2.5. Rollen van facilitaire organisaties. Een facilitaire organisatie kan verschillende rollen hebben. Het lijkt van groot belang dat zowel de facilitaire organisatie zelf als haar omgeving (klanten, directie, etc.) goed op de hoogte zijn van de rol die de facilitaire organisatie heeft en dat de rollen door alle partijen hetzelfde gezien worden. Dit om te voorkomen dat er misverstanden ontstaan over de taken en verantwoordelijkheden van de facilitaire organisatie. We kunnen volgende rollen onderscheiden: de adviseur, de makelaar, de beheerder en de uitvoerder. De facilitaire organisatie als adviseur. Deze facilitaire organisatie heeft geen of slechts weinig uitvoeringsverantwoordelijkheid. Als staforganisatie adviseert zij de lijn over de wijze waarop de facilitaire ondersteuning moet worden vormgegeven. Het accent ligt daarbij op beleidsondersteuning. De lijn is zelf verantwoordelijk voor de invulling van de facilitaire dienstverlening en kan daarbij, veelal tegen betaling van advieskosten, gebruik maken van het facilitaire stafbureau. Deze rol komt veel voor bij grotere organisaties waar de afdelingen / divisies over een grote mate van autonomie beschikken en zich op verschillende locaties bevinden. In dit geval wordt er gekozen voor decentrale en kleinere facilitaire organisaties, die voor specifieke kennis gebruik kunnen maken van het facilitaire stafbureau.

|---|

◆ Opdracht
Welke rollen van een facilitaire organisatie onderscheidt de tekst over facilitaire organisaties? Baseer je uitsluitend op de tekst.

◆ Gegevensfragment
|---|

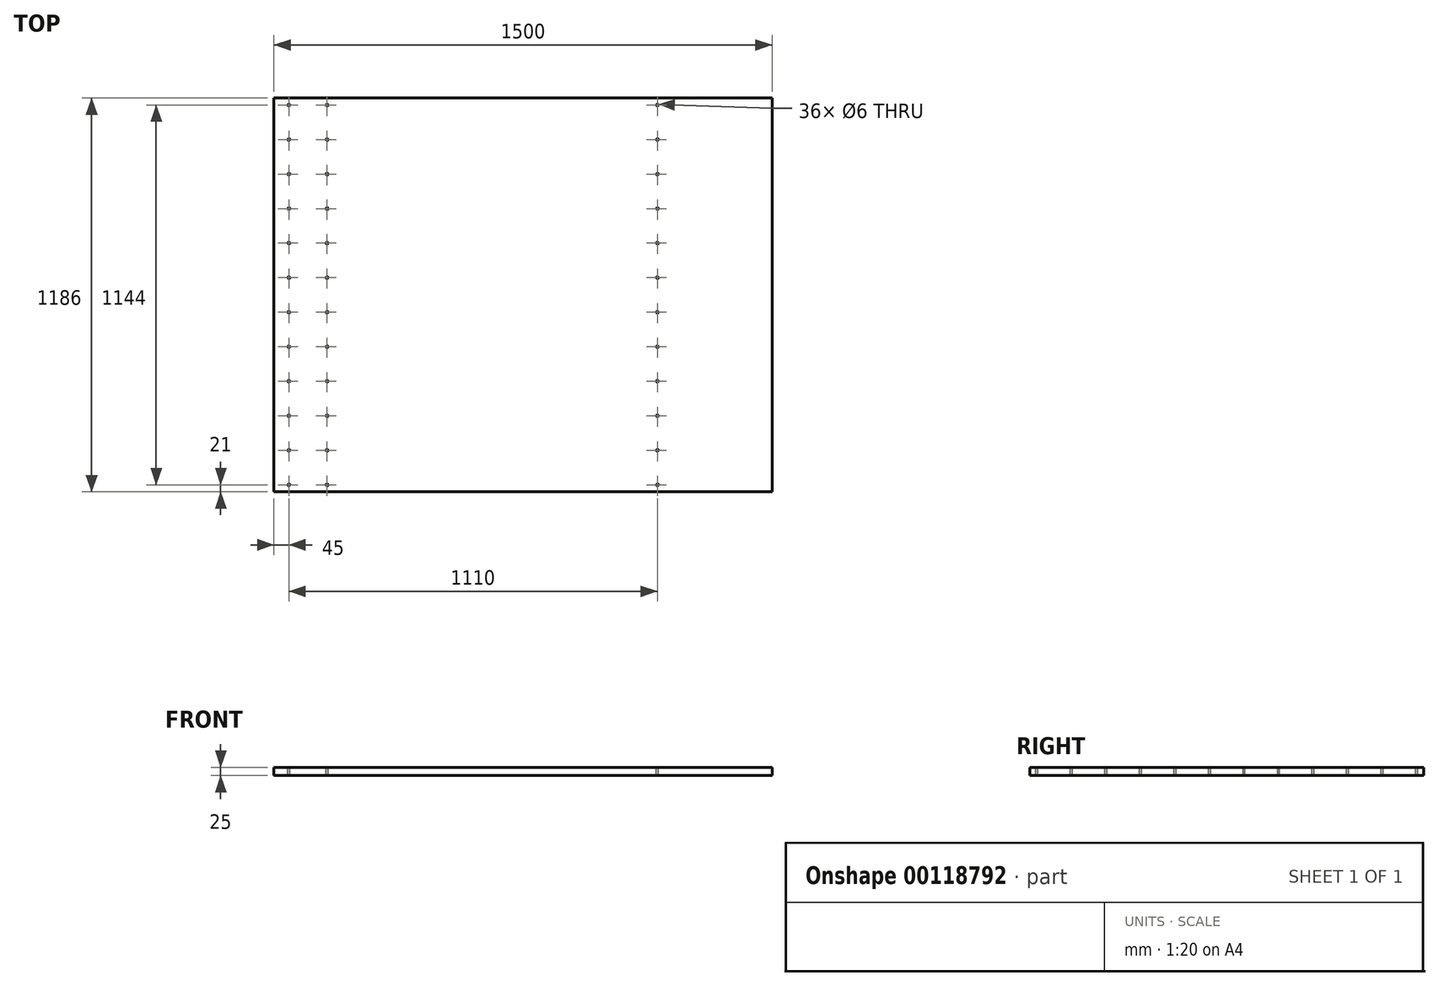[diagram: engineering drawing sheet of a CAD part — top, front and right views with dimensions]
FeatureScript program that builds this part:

|---|

◆ Oplossing
De adviseur, de makelaar, de beheerder en de uitvoerder.